Les temps sont durs dans le monde du transport en commun et Marc Rousseau le sait fort bien : c’est dans ce contexte qu’il a pris le rôle de directeur général d’exo en octobre 2025, après quatre ans au sein de l’organisation. Et s’il a bon espoir que le discours autour du transport collectif évolue différemment, ce n’est pas demain que la question du financement sera réglée.
Lors de la publication du plus récent budget de l’organisation, exo avait d’ailleurs lancé plusieurs signaux d’alarme.
Notamment, que les enjeux financiers «ne feront que s’accentuer» dans les prochaines années, une capacité «restreinte» pour ajouter des départs supplémentaires, même lorsque l’offre est présente et de grands défis «pour réduire le temps d’attente et encourager la population à utiliser le transport collectif».
Lorsqu’on lui demande si le transport en commun vit une période d’austérité, M. Rousseau trouve que le mot est fort, mais reconnait un réel enjeu financier lié à l’avènement du télétravail.
«Il y a eu un programme d’aide du gouvernement pour aider tout le monde à passer à travers cette transition. En théorie, ce programme, il prend fin en 2028, donc il faut trouver des solutions pour pallier ce manque à l’horizon 2028», mentionne-t-il.

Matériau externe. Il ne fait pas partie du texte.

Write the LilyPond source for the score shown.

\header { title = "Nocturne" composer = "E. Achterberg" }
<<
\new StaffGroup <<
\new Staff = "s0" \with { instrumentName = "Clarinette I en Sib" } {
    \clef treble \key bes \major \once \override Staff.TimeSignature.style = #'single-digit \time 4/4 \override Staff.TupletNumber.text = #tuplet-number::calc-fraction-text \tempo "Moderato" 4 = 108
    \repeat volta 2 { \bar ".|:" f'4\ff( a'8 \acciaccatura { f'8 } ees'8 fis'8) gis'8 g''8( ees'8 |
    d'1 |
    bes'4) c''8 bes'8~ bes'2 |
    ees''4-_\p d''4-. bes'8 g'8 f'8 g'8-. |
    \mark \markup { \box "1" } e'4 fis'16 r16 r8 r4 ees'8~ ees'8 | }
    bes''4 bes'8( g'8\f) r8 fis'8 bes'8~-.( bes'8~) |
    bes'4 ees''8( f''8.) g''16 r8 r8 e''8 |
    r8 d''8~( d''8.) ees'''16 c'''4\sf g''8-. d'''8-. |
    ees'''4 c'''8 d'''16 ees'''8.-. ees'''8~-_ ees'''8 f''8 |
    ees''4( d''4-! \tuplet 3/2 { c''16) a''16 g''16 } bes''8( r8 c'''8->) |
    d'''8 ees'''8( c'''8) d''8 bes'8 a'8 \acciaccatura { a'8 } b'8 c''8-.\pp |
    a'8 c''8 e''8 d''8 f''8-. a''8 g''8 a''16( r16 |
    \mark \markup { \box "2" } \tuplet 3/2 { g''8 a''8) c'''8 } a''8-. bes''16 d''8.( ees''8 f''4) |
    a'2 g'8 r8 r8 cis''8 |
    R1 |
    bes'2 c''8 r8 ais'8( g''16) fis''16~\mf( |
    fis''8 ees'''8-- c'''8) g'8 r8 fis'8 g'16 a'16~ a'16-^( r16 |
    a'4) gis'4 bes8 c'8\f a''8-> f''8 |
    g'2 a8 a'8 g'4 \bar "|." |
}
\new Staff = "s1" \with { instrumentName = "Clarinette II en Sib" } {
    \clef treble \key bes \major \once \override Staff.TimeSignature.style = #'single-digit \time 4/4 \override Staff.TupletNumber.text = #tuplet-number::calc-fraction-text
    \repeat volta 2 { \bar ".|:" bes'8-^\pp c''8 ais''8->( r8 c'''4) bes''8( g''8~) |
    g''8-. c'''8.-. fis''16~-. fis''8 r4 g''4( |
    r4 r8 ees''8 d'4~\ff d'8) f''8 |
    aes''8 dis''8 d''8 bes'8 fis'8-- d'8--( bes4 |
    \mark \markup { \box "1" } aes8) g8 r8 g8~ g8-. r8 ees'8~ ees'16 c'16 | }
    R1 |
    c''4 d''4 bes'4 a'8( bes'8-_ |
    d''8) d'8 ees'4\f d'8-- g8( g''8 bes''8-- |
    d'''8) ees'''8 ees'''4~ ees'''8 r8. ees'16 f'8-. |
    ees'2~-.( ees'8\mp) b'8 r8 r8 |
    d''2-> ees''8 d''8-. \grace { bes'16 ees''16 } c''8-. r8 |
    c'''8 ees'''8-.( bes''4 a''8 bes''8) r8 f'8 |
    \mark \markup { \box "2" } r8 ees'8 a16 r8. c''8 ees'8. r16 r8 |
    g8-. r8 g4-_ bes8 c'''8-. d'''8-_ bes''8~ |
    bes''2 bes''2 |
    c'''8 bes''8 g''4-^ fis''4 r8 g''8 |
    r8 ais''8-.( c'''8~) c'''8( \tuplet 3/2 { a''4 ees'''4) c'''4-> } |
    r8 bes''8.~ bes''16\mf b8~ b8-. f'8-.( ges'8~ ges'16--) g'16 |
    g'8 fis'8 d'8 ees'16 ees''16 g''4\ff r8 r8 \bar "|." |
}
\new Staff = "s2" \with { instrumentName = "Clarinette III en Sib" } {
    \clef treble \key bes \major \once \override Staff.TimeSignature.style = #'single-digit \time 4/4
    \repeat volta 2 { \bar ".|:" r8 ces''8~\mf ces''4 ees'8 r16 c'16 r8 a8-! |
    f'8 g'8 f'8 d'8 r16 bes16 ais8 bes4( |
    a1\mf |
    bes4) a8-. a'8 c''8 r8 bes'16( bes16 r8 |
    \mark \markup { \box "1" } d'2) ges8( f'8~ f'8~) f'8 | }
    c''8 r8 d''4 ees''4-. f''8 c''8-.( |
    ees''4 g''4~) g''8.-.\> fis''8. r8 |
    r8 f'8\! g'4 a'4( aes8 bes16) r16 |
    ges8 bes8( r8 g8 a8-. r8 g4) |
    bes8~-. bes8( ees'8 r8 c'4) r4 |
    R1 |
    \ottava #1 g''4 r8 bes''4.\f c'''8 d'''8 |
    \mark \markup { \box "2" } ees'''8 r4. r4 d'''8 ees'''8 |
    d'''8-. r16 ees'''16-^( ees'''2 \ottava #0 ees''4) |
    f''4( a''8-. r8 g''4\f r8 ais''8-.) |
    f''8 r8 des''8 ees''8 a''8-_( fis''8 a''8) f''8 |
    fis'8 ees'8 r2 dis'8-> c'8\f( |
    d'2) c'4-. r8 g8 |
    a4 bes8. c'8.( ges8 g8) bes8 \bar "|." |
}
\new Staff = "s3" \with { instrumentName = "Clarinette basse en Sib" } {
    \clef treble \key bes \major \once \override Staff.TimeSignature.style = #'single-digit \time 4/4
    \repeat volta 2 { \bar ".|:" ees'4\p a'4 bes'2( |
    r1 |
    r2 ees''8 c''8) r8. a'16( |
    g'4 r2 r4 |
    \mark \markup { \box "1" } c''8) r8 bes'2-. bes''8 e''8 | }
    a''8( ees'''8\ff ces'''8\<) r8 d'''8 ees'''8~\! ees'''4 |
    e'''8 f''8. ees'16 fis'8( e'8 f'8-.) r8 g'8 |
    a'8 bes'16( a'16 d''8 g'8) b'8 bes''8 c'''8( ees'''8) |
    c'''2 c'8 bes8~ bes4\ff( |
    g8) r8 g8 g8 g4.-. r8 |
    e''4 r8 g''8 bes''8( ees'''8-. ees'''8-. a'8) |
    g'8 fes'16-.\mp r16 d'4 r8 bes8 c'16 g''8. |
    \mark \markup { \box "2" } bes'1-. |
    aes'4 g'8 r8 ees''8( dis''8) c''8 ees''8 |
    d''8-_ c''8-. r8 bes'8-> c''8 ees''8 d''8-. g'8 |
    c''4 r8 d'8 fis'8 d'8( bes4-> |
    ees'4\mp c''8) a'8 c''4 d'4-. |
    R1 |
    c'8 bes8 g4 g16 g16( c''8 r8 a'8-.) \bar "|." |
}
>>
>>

«Et ça, ça fait en sorte que pendant tout ce temps, ben on n’a pas d’argent pour bonifier l’offre de service. Tout ce qu’on fait, c’est à coût nul. On ne peut pas dépenser 1$ de plus, on ne peut pas rajouter des heures de service, donc ça devient extrêmement contraignant», poursuite M. Rousseau.
Quand l’autobus est plein
Parmi les conséquences, le manque de leviers face aux enjeux de surcharges, soit ces autobus qui doivent refuser des passagers parce qu’ils sont pleins.
Un phénomène particulièrement fréquent à la rentrée scolaire.
«Pour régler cet enjeu, il n’y a pas 36 000 solutions. Soit tu rajoutes des départs, et dans le contexte que l’on est, on ne peut pas faire ça. Je ne peux même pas rajouter une heure de service. Soit tu regardes le réseau dans son ensemble et regarder si à certains endroits on ne pourrait pas retirer certains départs et réinjecter ces heures de service», résume M. Rousseau.
Celui-ci note d’ailleurs à quelques reprises la nécessité pour le réseau de se réinventer ou de faire des compromis.
S’en sortir
N’empêche, M. Rousseau ne voit pas toute cette situation d’un mauvais œil.
À travers l’exercice d’un plan d’optimisation et d’une réduction des dépenses de quelques dizaines de millions de dollars au cours des trois dernières années, il croit que l’opérateur a fait ses devoirs et s’est assuré qu’il n’y avait pas de gras.
«Avant d’aller voir les villes et dire : « il faut juste mettre de l’argent de plus », je pense qu’on devait se regarder nous-mêmes, puis être capable de voir ce qu’on peut faire pour réduire nos coûts. Démontrer qu’exo est responsable dans sa gestion», souligne-t-il.
Ancien directeur général de la Société de transport de l’Outaouais (STO) de l’automne 2018 à janvier 2021, il estime que la situation actuelle n’est pas nécessairement permanente.
«À l’époque où j’étais à la STO, j’ai côtoyé des gens qui ont vécu la réforme Ryan dans les années 90. On m’a expliqué qu’il y a eu un gros creux dans les investissements du transport collectif à cette époque. Et on s’en est sorti. Alors moi je dis : on ne va pas rester dans cette conjoncture ad vitam aeternam», soutient le directeur général d’exo.
Transport collectif : coût ou investissement?
Par ailleurs, celui-ci rappelle qu’avant la pandémie, le transport collectif était en croissance «à peu près dans toutes les régions du Québec».
«On avait le vent dans les voiles et tout d’un coup, le vent s’est arrêté, les voiles sont tombées et on s’est mis à faire du surplace. Puis on s’est dit : le vent va reprendre. Et finalement, le vent a repris, mais pas avec la même vélocité», image-t-il.
Malgré cette situation, le directeur général croit que le transport en commun devrait être vu comme un investissement et non une dépense. «Un bon réseau de transport collectif, c’est souvent la colonne vertébrale d’une ville», soutient-il.
En vue de la prochaine élection provinciale, exo a justement l’intention de faire des représentations en ce sens.
«On va rencontrer les différents partis pour remettre le transport collectif sur le dessus de la pile», affirme M. Rousseau.